Solche Fragen, die Meri selber stellt, tragen zu einem erstaunlichen Ton seiner Schilderungen bei. Man möchte Oplatka mehr als einmal fragen lassen: War es also gar nicht so schlimm? Zwar ging es ums Überleben, aber das Leben auch weiter. In Meris Schilderungen ist es so interessant wie in einem unterhaltsamen Abenteuerroman. Ist das Absicht? Meri spart nicht mit harten Urteilen, sowohl über das System der Kommunisten als auch über die Politik der westlichen Demokratien. Der GULag besteht in diesem Buch nicht einfach aus Lagern, sondern aus Konzentrationslagern.
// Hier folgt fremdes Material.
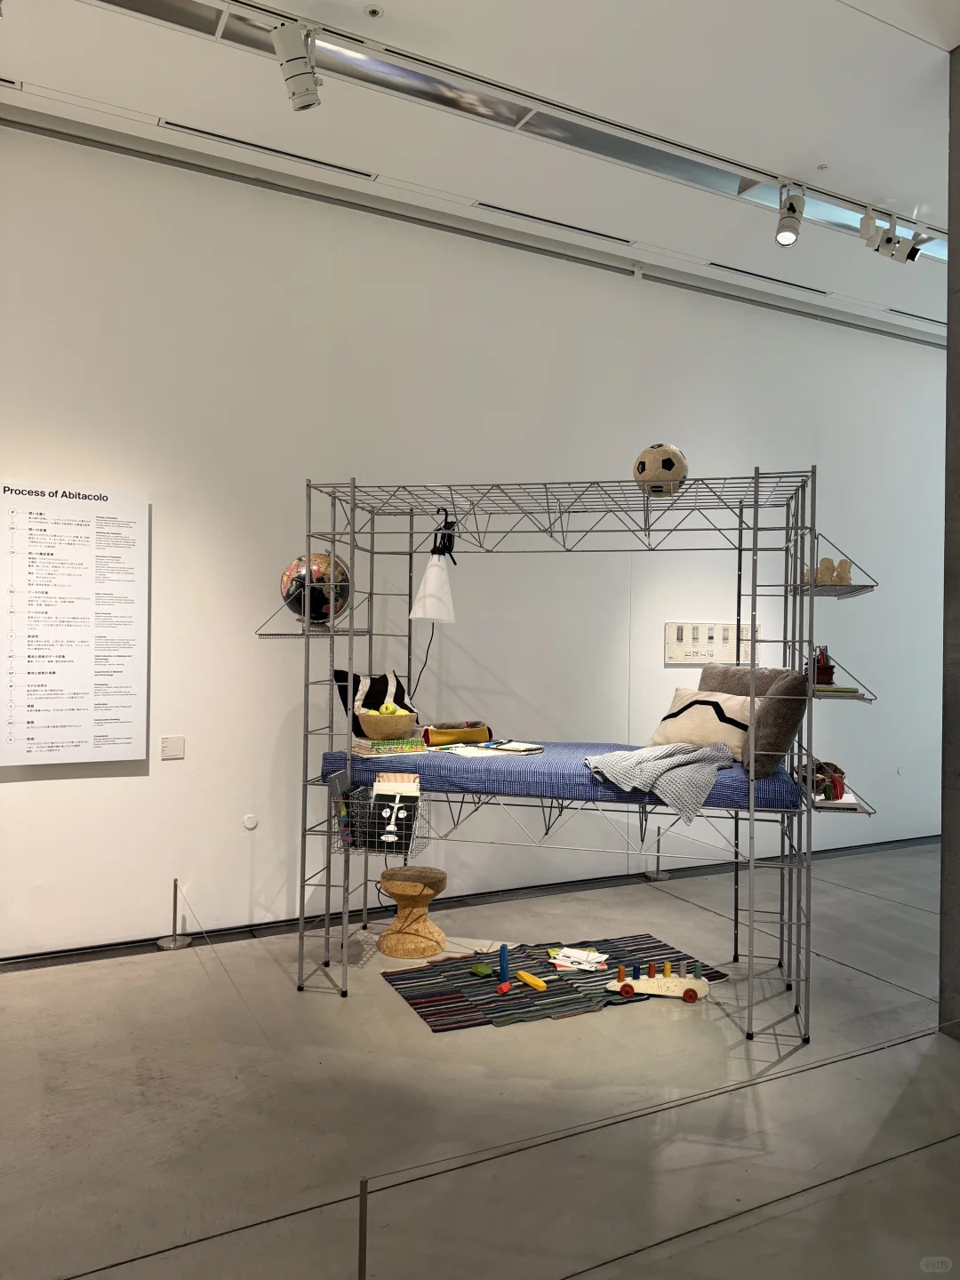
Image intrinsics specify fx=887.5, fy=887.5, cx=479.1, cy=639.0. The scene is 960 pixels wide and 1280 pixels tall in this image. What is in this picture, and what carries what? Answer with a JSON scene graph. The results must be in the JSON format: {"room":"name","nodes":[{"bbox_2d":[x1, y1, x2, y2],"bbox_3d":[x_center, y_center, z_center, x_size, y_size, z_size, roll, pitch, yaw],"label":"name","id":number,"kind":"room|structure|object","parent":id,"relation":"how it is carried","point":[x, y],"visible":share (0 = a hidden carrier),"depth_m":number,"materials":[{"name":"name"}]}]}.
{"room":"museum","nodes":[
{"label":"museum","id":0,"kind":"room"},
{"bbox_2d":[0,120,948,955],"bbox_3d":[0.550,-0.444,5.740,9.508,4.088,0.225,1,0,-27],"label":"wall","id":1,"kind":"structure","parent":0,"point":[53,791],"depth_m":5.06,"materials":[{"name":"white paint"}]},
{"bbox_2d":[0,482,151,768],"bbox_3d":[-2.000,-0.059,4.359,0.707,1.331,0.025,1,0,-27],"label":"information panel","id":2,"kind":"object","parent":1,"relation":"attached to","point":[124,740],"visible":0.99,"depth_m":4.35,"materials":[{"name":"white"}]},
{"bbox_2d":[160,735,184,759],"bbox_3d":[-1.593,0.562,4.603,0.112,0.110,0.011,1,0,-27],"label":"wall label","id":3,"kind":"object","parent":1,"relation":"attached to","point":[170,748],"visible":0.98,"depth_m":4.60,"materials":[{"name":"white"}]},
{"bbox_2d":[241,813,258,829],"bbox_3d":[-1.232,0.983,4.773,0.072,0.072,0.014,1,0,-27],"label":"wall cap","id":4,"kind":"object","parent":1,"relation":"attached to","point":[249,824],"visible":0.97,"depth_m":4.77,"materials":[{"name":"white plastic"}]},
{"bbox_2d":[0,833,942,971],"bbox_3d":[0.219,1.554,5.340,8.488,0.092,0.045,1,0,-27],"label":"baseboard","id":5,"kind":"structure","parent":1,"relation":"attached to","point":[194,934],"depth_m":4.97,"materials":[{"name":"black"}]},
{"bbox_2d":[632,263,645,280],"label":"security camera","id":6,"kind":"object","parent":1,"relation":"attached to","point":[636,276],"visible":0.96,"depth_m":5.69,"materials":[{"name":"white"}]},
{"bbox_2d":[664,621,758,663],"bbox_3d":[1.622,0.029,6.150,0.783,0.281,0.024,1,0,-27],"label":"wall sign","id":7,"kind":"object","parent":1,"relation":"attached to","point":[689,660],"visible":0.91,"depth_m":6.12,"materials":[{"name":"white"}]},
{"bbox_2d":[0,836,959,1279],"bbox_3d":[1.373,1.655,3.021,8.354,0.141,5.126,1,0,-27],"label":"floor","id":8,"kind":"structure","parent":0,"point":[172,966],"depth_m":3.01,"materials":[{"name":"grey concrete"}]},
{"bbox_2d":[156,878,191,950],"bbox_3d":[-1.533,1.374,4.479,0.145,0.341,0.143,1,0,-27],"label":"stanchion","id":9,"kind":"object","parent":8,"relation":"on","point":[175,883],"visible":0.99,"depth_m":4.45,"materials":[{"name":"silver metal"}]},
{"bbox_2d":[356,1176,368,1279],"bbox_3d":[-0.239,1.327,1.789,0.098,0.496,0.101,1,0,-27],"label":"barrier post","id":10,"kind":"object","parent":8,"relation":"on","point":[362,1219],"visible":0.98,"depth_m":1.78,"materials":[{"name":"metal"}]},
{"bbox_2d":[360,1021,959,1279],"bbox_3d":[0.864,1.294,2.274,2.649,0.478,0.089,1,0,-27],"label":"barrier rope","id":11,"kind":"object","parent":10,"relation":"attached to","point":[800,1071],"visible":0.99,"depth_m":1.96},
{"bbox_2d":[377,865,447,959],"bbox_3d":[-0.342,1.371,4.503,0.344,0.395,0.336,1,0,9],"label":"wooden stool","id":12,"kind":"object","parent":8,"relation":"on","point":[391,937],"visible":0.99,"depth_m":4.41,"materials":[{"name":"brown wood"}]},
{"bbox_2d":[379,933,726,1031],"bbox_3d":[0.331,1.574,4.177,1.481,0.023,0.935,1,0,-27],"label":"striped rug","id":13,"kind":"object","parent":8,"relation":"on","point":[420,1004],"visible":0.72,"depth_m":4.08,"materials":[{"name":"carpet"}]},
{"bbox_2d":[470,961,494,976],"bbox_3d":[0.015,1.550,4.172,0.108,0.048,0.098,1,0,24],"label":"green toy","id":14,"kind":"object","parent":13,"relation":"on","point":[486,972],"visible":0.99,"depth_m":4.14,"materials":[{"name":"green wood"}]},
{"bbox_2d":[497,943,510,983],"bbox_3d":[0.112,1.484,4.079,0.051,0.152,0.058,1,0,5],"label":"toy","id":15,"kind":"object","parent":13,"relation":"on","point":[505,964],"visible":0.99,"depth_m":4.06,"materials":[{"name":"blue plastic"}]},
{"bbox_2d":[496,980,511,995],"bbox_3d":[0.109,1.551,3.950,0.057,0.040,0.092,1,0,31],"label":"red toy","id":16,"kind":"object","parent":13,"relation":"on","point":[505,988],"visible":0.99,"depth_m":3.93,"materials":[{"name":"red wood"}]},
{"bbox_2d":[515,969,545,990],"bbox_3d":[0.236,1.551,4.045,0.058,0.042,0.200,1,0,-38],"label":"yellow toy","id":17,"kind":"object","parent":13,"relation":"on","point":[528,980],"visible":0.99,"depth_m":4.02,"materials":[{"name":"yellow wood"}]},
{"bbox_2d":[548,946,608,972],"bbox_3d":[0.479,1.523,4.256,0.224,0.011,0.265,1,0,25],"label":"book","id":18,"kind":"object","parent":13,"relation":"on","point":[600,958],"visible":0.98,"depth_m":4.24,"materials":[{"name":"white paper"}]},
{"bbox_2d":[603,963,709,1002],"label":"toy car","id":19,"kind":"object","parent":13,"relation":"on","point":[689,993],"visible":0.98,"depth_m":3.95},
{"bbox_2d":[272,470,855,1046],"bbox_3d":[0.363,0.419,4.053,2.541,2.282,1.169,1,0,13],"label":"frame","id":20,"kind":"object","parent":8,"relation":"on","point":[756,491],"visible":0.91,"depth_m":3.92,"materials":[{"name":"metal"}]},
{"bbox_2d":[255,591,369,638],"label":"shelf","id":21,"kind":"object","parent":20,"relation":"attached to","point":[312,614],"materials":[{"name":"grey metal"}]},
{"bbox_2d":[279,550,351,627],"bbox_3d":[-0.773,-0.229,4.222,0.335,0.384,0.336,1,0,31],"label":"globe","id":22,"kind":"object","parent":20,"relation":"on","point":[317,601],"visible":0.83,"depth_m":4.12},
{"bbox_2d":[331,777,426,856],"bbox_3d":[-0.445,0.778,4.012,0.378,0.308,0.330,1,0,10],"label":"wire basket","id":23,"kind":"object","parent":20,"relation":"attached to","point":[402,805],"visible":0.72,"depth_m":3.90,"materials":[{"name":"grey metal"}]},
{"bbox_2d":[371,775,419,849],"bbox_3d":[-0.371,0.772,3.938,0.153,0.303,0.136,1,0,-27],"label":"book","id":24,"kind":"object","parent":23,"relation":"in","point":[378,791],"visible":0.87,"depth_m":3.91,"materials":[{"name":"paper"}]},
{"bbox_2d":[408,514,457,623],"bbox_3d":[-0.210,-0.347,4.423,0.262,0.576,0.256,1,0,-27],"label":"lamp","id":25,"kind":"object","parent":20,"relation":"hanging from","point":[428,614],"visible":0.99,"depth_m":4.37,"materials":[{"name":"white"}]},
{"bbox_2d":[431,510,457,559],"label":"electric cord","id":26,"kind":"object","parent":20,"relation":"hanging from","point":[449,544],"visible":0.86,"depth_m":4.47,"materials":[{"name":"black"}]},
{"bbox_2d":[319,740,802,813],"bbox_3d":[0.395,0.606,4.223,2.137,0.199,1.081,1,0,13],"label":"mattress","id":27,"kind":"object","parent":20,"relation":"on","point":[525,775],"visible":0.66,"depth_m":3.79,"materials":[{"name":"blue fabric"}]},
{"bbox_2d":[332,668,417,735],"bbox_3d":[-0.501,0.339,4.617,0.304,0.383,0.545,1,0,41],"label":"black pillow","id":28,"kind":"object","parent":27,"relation":"on","point":[396,692],"visible":0.56,"depth_m":4.53,"materials":[{"name":"black fabric"}]},
{"bbox_2d":[351,736,431,756],"bbox_3d":[-0.432,0.500,4.149,0.338,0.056,0.239,1,0,-27],"label":"book stack","id":29,"kind":"object","parent":27,"relation":"on","point":[391,746],"visible":0.88,"depth_m":4.07,"materials":[{"name":"paper"}]},
{"bbox_2d":[358,707,414,740],"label":"bowl","id":30,"kind":"object","parent":29,"relation":"on","point":[372,730],"visible":0.89,"depth_m":4.19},
{"bbox_2d":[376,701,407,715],"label":"apples","id":31,"kind":"object","parent":30,"relation":"in","point":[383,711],"visible":0.43,"depth_m":4.30,"materials":[{"name":"food"}]},
{"bbox_2d":[421,722,491,747],"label":"pencil case","id":32,"kind":"object","parent":27,"relation":"on","point":[473,732],"visible":0.93,"depth_m":4.42,"materials":[{"name":"fabric"}]},
{"bbox_2d":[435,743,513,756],"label":"paper","id":33,"kind":"object","parent":27,"relation":"on","point":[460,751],"visible":0.95,"depth_m":4.02,"materials":[{"name":"paper"}]},
{"bbox_2d":[476,739,543,753],"bbox_3d":[0.145,0.500,4.158,0.247,0.034,0.183,1,0,41],"label":"book","id":34,"kind":"object","parent":27,"relation":"on","point":[502,746],"visible":0.98,"depth_m":4.11,"materials":[{"name":"paper"}]},
{"bbox_2d":[583,738,734,820],"bbox_3d":[0.757,0.580,3.825,0.629,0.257,0.649,1,0,-27],"label":"throw blanket","id":35,"kind":"object","parent":27,"relation":"on","point":[694,754],"visible":0.99,"depth_m":3.64,"materials":[{"name":"grey fabric"}]},
{"bbox_2d":[648,687,754,762],"bbox_3d":[1.088,0.401,4.206,0.372,0.336,0.565,1,0,-43],"label":"white pillow","id":36,"kind":"object","parent":27,"relation":"on","point":[697,711],"visible":0.74,"depth_m":4.13,"materials":[{"name":"beige fabric"}]},
{"bbox_2d":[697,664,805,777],"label":"brown pillow","id":37,"kind":"object","parent":27,"relation":"on","point":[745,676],"visible":0.62,"depth_m":4.25,"materials":[{"name":"fabric"}]},
{"bbox_2d":[632,443,687,495],"bbox_3d":[0.817,-0.748,3.981,0.245,0.259,0.250,1,0,-10],"label":"soccer ball","id":38,"kind":"object","parent":20,"relation":"on","point":[639,471],"visible":0.82,"depth_m":3.90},
{"bbox_2d":[795,759,847,801],"bbox_3d":[1.476,0.605,3.810,0.208,0.145,0.556,1,0,11],"label":"toy","id":39,"kind":"object","parent":20,"relation":"on","point":[832,764],"visible":0.69,"depth_m":3.71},
{"bbox_2d":[811,645,835,685],"bbox_3d":[1.457,0.113,3.781,0.125,0.170,0.136,1,0,-27],"label":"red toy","id":40,"kind":"object","parent":20,"relation":"on","point":[829,676],"visible":0.8,"depth_m":3.74,"materials":[{"name":"red"}]},
{"bbox_2d":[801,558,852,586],"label":"wooden figurine","id":41,"kind":"object","parent":20,"relation":"on","point":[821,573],"visible":0.63,"depth_m":3.79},
{"bbox_2d":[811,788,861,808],"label":"book","id":42,"kind":"object","parent":20,"relation":"on","point":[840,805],"visible":0.6,"depth_m":3.56,"materials":[{"name":"white paper"}]},
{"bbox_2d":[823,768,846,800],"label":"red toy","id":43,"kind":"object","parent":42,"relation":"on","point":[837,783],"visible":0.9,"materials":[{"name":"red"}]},
{"bbox_2d":[813,684,861,696],"bbox_3d":[1.403,0.205,3.592,0.207,0.027,0.227,1,0,9],"label":"book","id":44,"kind":"object","parent":20,"relation":"on","point":[844,689],"visible":0.63,"depth_m":3.50,"materials":[{"name":"green paper"}]},
{"bbox_2d":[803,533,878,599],"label":"shelf","id":45,"kind":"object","parent":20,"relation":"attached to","point":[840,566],"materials":[{"name":"grey metal"}]},
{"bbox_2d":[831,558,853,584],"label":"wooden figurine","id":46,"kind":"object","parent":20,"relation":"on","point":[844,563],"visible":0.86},
{"bbox_2d":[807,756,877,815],"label":"shelf","id":47,"kind":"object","parent":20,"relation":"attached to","point":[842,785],"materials":[{"name":"grey metal"}]},
{"bbox_2d":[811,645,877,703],"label":"shelf","id":48,"kind":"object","parent":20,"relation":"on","point":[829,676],"visible":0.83,"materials":[{"name":"grey metal"}]},
{"bbox_2d":[644,828,671,879],"bbox_3d":[1.194,1.399,5.909,0.163,0.368,0.158,1,0,-27],"label":"stanchion","id":49,"kind":"object","parent":8,"relation":"on","point":[658,856],"visible":0.97,"depth_m":5.87,"materials":[{"name":"silver metal"}]},
{"bbox_2d":[0,0,959,342],"bbox_3d":[1.548,-2.504,3.495,9.019,0.264,4.147,1,0,-27],"label":"ceiling","id":50,"kind":"structure","parent":0,"point":[916,189],"depth_m":4.09,"materials":[{"name":"white paint"}]},
{"bbox_2d":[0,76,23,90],"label":"air vent","id":51,"kind":"object","parent":50,"relation":"in","point":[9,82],"visible":1,"depth_m":3.96,"materials":[{"name":"metal"}]},
{"bbox_2d":[157,120,377,179],"bbox_3d":[-1.042,-2.446,4.480,1.088,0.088,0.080,1,0,-27],"label":"air vent","id":52,"kind":"object","parent":50,"relation":"in","point":[341,168],"visible":0.97,"depth_m":4.43,"materials":[{"name":"metal"}]},
{"bbox_2d":[270,20,321,110],"bbox_3d":[-0.664,-2.093,3.236,0.195,0.321,0.106,1,0,-8],"label":"track light","id":53,"kind":"object","parent":50,"relation":"attached to","point":[315,100],"visible":0.99,"depth_m":3.21,"materials":[{"name":"white metal"}]},
{"bbox_2d":[364,3,383,17],"bbox_3d":[-0.417,-2.471,3.496,0.075,0.022,0.076,1,0,14],"label":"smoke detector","id":54,"kind":"object","parent":50,"relation":"attached to","point":[372,12],"visible":0.98,"depth_m":3.49,"materials":[{"name":"white"}]},
{"bbox_2d":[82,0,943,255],"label":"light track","id":55,"kind":"object","parent":50,"relation":"in","point":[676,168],"visible":0.93,"depth_m":4.17,"materials":[{"name":"silver metal"}]},
{"bbox_2d":[774,182,806,247],"bbox_3d":[1.515,-2.070,4.344,0.170,0.322,0.115,1,0,-27],"label":"track light","id":56,"kind":"object","parent":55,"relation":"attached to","point":[787,227],"visible":0.98,"depth_m":4.32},
{"bbox_2d":[473,200,633,245],"bbox_3d":[0.438,-2.441,5.242,1.152,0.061,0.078,1,0,-27],"label":"air vent","id":57,"kind":"object","parent":50,"relation":"in","point":[497,208],"visible":0.98,"depth_m":5.20,"materials":[{"name":"metal"}]},
{"bbox_2d":[703,261,831,294],"bbox_3d":[1.942,-2.435,6.054,1.209,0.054,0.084,1,0,-27],"label":"air vent","id":58,"kind":"object","parent":50,"relation":"in","point":[779,281],"visible":0.98,"depth_m":6.02,"materials":[{"name":"metal"}]},
{"bbox_2d":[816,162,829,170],"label":"sprinkler head","id":59,"kind":"object","parent":50,"relation":"attached to","point":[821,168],"visible":0.97,"depth_m":4.62},
{"bbox_2d":[858,208,924,263],"bbox_3d":[2.076,-2.026,4.466,0.256,0.258,0.230,1,0,-27],"label":"track light","id":60,"kind":"object","parent":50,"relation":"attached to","point":[887,243],"visible":0.99,"depth_m":4.44,"materials":[{"name":"white metal"}]},
{"bbox_2d":[887,307,944,324],"bbox_3d":[3.419,-2.433,6.768,0.859,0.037,0.079,1,0,-27],"label":"air vent","id":61,"kind":"object","parent":50,"relation":"in","point":[914,316],"visible":0.95,"depth_m":6.71,"materials":[{"name":"metal"}]},
{"bbox_2d":[939,47,959,1037],"bbox_3d":[2.370,-0.386,3.499,0.900,3.971,0.706,1,0,-27],"label":"column","id":62,"kind":"structure","parent":0,"point":[958,116],"depth_m":3.55,"materials":[{"name":"grey concrete"}]}
]}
Das Stillhalten des Westens während der Aufstände von 1956 und 1968 in Osteuropa ist für Meri nicht einfach ein Zeichen von Realpolitik, sondern von verräterischer Schwäche, die ihm die eine oder andere zynische Bemerkung abverlangt. Das eine hat mit dem anderen zu tun. Meris Schilderungen sind mitunter eine unausgesprochene Anklage gegen Unwissen und Nichtwissenwollen, das im Westen gegenüber "dem Osten" und Rußland herrschte, zumal gegenüber einem Land wie Estland, das der Sowjetunion zwar mit Gewalt einverleibt wurde, aber nie richtig ein Teil davon geworden war.
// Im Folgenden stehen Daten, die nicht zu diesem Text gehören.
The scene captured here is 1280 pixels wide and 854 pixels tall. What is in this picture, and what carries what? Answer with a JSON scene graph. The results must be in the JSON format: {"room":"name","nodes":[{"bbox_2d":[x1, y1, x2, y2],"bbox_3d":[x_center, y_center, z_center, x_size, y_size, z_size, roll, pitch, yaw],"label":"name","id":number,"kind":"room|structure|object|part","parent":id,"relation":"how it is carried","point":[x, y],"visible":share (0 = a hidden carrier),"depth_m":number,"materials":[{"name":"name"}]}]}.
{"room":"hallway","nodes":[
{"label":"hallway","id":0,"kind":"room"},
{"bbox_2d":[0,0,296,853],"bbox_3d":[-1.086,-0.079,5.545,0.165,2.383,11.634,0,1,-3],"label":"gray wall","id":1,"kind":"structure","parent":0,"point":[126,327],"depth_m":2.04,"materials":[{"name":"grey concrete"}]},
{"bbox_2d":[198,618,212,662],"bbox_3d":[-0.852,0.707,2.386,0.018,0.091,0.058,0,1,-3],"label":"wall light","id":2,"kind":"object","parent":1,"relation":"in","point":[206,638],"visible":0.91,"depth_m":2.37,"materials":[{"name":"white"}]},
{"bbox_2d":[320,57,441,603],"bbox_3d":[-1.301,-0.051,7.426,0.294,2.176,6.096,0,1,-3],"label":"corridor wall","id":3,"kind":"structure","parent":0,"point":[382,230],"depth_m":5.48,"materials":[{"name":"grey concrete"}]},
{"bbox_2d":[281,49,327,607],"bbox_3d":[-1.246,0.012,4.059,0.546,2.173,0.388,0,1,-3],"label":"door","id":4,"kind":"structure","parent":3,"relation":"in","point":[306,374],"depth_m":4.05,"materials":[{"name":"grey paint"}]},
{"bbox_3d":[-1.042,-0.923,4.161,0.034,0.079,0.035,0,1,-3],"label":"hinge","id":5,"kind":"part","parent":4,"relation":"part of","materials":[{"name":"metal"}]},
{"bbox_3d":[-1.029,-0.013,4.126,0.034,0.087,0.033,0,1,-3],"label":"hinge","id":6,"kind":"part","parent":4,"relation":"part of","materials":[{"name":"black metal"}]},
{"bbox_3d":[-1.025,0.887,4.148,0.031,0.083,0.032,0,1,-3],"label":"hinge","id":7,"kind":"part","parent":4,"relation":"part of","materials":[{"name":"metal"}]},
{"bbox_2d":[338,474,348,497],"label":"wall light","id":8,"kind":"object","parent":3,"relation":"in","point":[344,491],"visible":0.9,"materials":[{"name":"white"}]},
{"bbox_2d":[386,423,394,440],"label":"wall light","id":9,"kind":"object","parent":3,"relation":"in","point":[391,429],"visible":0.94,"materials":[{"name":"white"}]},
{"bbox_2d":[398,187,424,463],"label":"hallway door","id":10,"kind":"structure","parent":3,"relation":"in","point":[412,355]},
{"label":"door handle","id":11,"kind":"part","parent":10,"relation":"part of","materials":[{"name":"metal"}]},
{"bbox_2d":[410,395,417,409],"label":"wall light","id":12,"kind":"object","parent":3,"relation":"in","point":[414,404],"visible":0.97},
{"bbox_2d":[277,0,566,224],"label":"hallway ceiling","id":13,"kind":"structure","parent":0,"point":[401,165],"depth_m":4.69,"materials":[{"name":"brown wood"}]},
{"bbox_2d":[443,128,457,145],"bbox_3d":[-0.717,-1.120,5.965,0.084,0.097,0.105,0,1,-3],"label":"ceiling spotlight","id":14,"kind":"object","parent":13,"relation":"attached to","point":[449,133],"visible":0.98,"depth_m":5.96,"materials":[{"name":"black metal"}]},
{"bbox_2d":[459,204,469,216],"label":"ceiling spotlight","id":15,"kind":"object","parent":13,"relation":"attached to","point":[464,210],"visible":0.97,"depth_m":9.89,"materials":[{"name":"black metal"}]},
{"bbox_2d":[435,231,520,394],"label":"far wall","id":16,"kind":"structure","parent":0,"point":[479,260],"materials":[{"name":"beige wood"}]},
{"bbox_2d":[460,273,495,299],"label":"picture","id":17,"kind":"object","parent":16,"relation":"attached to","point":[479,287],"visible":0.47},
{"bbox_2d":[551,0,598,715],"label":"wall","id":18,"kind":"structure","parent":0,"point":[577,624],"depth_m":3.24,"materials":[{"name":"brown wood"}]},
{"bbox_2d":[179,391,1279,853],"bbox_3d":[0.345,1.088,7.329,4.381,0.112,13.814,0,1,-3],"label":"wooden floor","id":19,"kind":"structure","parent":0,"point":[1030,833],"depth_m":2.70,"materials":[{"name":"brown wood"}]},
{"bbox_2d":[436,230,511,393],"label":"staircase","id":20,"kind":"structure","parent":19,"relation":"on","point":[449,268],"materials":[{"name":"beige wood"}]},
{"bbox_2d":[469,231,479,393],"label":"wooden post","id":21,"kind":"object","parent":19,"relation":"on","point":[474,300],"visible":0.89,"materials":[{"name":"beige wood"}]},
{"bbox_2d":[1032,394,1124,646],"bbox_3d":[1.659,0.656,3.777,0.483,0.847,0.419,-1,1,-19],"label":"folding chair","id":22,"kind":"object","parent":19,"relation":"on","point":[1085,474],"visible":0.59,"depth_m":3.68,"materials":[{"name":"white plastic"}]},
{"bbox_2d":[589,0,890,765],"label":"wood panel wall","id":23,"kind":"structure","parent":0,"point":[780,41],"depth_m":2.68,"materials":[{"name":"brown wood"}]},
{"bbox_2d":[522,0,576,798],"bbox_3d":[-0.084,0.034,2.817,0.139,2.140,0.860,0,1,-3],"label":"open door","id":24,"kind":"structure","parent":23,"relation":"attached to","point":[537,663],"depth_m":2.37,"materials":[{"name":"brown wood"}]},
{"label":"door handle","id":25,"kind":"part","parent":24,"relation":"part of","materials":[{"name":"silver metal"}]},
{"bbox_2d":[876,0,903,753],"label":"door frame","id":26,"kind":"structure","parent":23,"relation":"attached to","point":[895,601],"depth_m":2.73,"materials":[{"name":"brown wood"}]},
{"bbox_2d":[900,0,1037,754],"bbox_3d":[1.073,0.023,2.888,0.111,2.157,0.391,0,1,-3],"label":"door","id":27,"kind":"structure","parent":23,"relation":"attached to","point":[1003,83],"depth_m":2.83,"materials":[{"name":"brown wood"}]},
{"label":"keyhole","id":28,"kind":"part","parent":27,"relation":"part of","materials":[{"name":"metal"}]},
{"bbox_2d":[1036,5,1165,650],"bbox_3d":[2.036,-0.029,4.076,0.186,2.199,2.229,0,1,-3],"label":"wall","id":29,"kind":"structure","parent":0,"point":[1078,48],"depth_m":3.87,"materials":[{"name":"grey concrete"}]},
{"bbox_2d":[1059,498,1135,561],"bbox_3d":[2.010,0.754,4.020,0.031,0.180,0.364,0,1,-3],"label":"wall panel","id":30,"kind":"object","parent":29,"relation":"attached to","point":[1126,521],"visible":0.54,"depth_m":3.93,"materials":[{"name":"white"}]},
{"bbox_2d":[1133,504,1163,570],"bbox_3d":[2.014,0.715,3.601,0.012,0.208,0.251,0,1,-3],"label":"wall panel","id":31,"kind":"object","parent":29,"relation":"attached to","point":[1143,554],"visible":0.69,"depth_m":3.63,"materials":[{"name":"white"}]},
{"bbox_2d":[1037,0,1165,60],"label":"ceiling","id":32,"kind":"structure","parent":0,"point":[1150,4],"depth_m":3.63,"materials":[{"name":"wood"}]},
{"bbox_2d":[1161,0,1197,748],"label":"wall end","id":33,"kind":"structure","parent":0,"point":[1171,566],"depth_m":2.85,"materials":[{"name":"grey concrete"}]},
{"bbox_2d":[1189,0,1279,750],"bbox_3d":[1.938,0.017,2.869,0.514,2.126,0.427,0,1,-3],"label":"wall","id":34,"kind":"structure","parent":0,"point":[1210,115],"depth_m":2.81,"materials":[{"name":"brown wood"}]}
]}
Die Sowjetunion taucht nur im Krieg und im Jahrzehnt danach als der Koloß auf. Die Reiseschilderungen Meris bestehen zum großen Teil aus Geschichten, die das Absurde, den Widersinn und die allzu menschlichen Schwächen des Systems wiedergeben. Nichts und niemand geht darin in einer gesichtslosen Diktaturmasse unter, in der es nur stillhaltende Opfer und kommunistische Täter gibt. Meri behandelt dieses System wie ein Sandkorn im Stundenglas der Weltgeschichte, in der Gestalten wie Breschnew, Andropow oder Gorbatschow als verirrte "Unglücksvögel" auftauchen. Der Eindruck, daß alles nicht so schlimm war, liegt an dieser Perspektive Meris, die den Bären nicht so ernst nahm, der aller Welt über das große Reich im Osten aufgebunden wurde. "Wie das Ende der Sowjetunion kommen würde, das wußte niemand. Daß es kommen würde, davon waren einige überzeugt, alle aber hofften es", sagt Meri über die Stimmung Ende der siebziger, Anfang der achtziger Jahre.
Es kam schneller, als man dachte. Meri wurde 1990 Außenminister einer wiederhergestellten demokratischen Republik, am Anfang nur mit einem Funktelefon mit der Außenwelt verbunden, dessen Antenne am "Langen Hermann" auf dem Domberg Tallinns klemmte. Zwei Jahre später war er Staatspräsident, 1996 wurde er wiedergewählt. Daß es so kam, mag an glücklichen Umständen liegen. Aber ohne optimistische Geister wie Meri wären die Umstände andere gewesen, die sich in allen Lebenslagen ganz einfach in die richtige Richtung lenken lassen, wenn man nur dem Grundsatz folgt: "Man muß ja immer schlau sein."
JASPER VON ALTENBOCKUM
Alle Rechte vorbehalten. © F.A.Z. GmbH, Frankfurt am Main
Perlentaucher-Notiz zur F.A.Z.-Rezension
Jasper von Altenbockum ist begeistert von diesem Buch, das sich als Gespräch mit dem estnischen Präsidenten ankündigt, aber eher "flotte Monologe" bietet. Das Buch lese sich wie ein "unterhaltsamer Abenteuerroman" und sei so spannend wie das Leben des Präsidenten, schwärmt der Rezensent. Er lobt den Witz und die "Schlagfertigkeit" Meris und preist ihn als "weitsichtigen" und "originellen" Staatsmann, der in seinen Äußerungen Politik mit Privatem verbindet und dabei dennoch das "große Ganze" im Auge behält. Dass Oplatka dabei anscheinend nur als Stichwortgeber fungiert, stört den Rezensenten nicht, da die Ausführungen Meris so interessant seien, und so lautet sein hingerissenes Urteil: "dieser Mann ist aufregend".